In September 2003, Mr. Tamekane was artist-in-residence at the University of Pennsylvania School of Design. In May of that year, he had an exhibit of new work and gave a demonstration of his woodblock techniques at the Montgomery Center for the Arts. A selection on 30 new works and many earlier works are available to be seen. About his work the artist says, "I savor the past and also look forward to the next century as a time of hope and advancement for the human spirit”.
Susumu Endo blends photographic and non-photographic processes via computer, mixing the reality of the natural landscape with abstraction to create a singular surrealistic image – a mingling of nature and a space continuum. Born in 1933, Endo came to printmaking by way of graphic design. He uses the computer as a tool to enhance and manipulate his already exquisite photographs and drawings, which are then produced as lithographs. Endo says, “My basic concept of design is “space and space.” I feel there are different levels of consciousness that we can have of space, all coexisting at once. This is the concept that drives all the work I create. My main theme is the relationship of two different dimensions in space: the real and the imaginary.”

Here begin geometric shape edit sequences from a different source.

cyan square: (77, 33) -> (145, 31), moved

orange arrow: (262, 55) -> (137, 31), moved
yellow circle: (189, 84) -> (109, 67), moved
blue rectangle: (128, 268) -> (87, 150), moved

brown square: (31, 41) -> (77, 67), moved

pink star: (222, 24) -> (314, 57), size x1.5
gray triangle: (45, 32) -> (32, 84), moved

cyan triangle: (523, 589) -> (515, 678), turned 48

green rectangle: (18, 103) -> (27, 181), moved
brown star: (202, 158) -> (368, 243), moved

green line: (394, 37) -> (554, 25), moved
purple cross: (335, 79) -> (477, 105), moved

Endo graduated from the Kuwasawa Design School in 1962 and then spent 5 years in a small design studio. His art soon became recognized and after producing a calendar for Audio-Technica, his images have appeared commercially and in the collections of museums throughout Europe, The United States and Japan. His images employ a skill and beauty that challenge our sense of reality. In contrast with Endo’s use of leading edge technology his work evokes a meditative serene quality akin to the atmosphere of a traditional Japanese tea ceremony. To Endo the tea ceremony is a vital part of his life.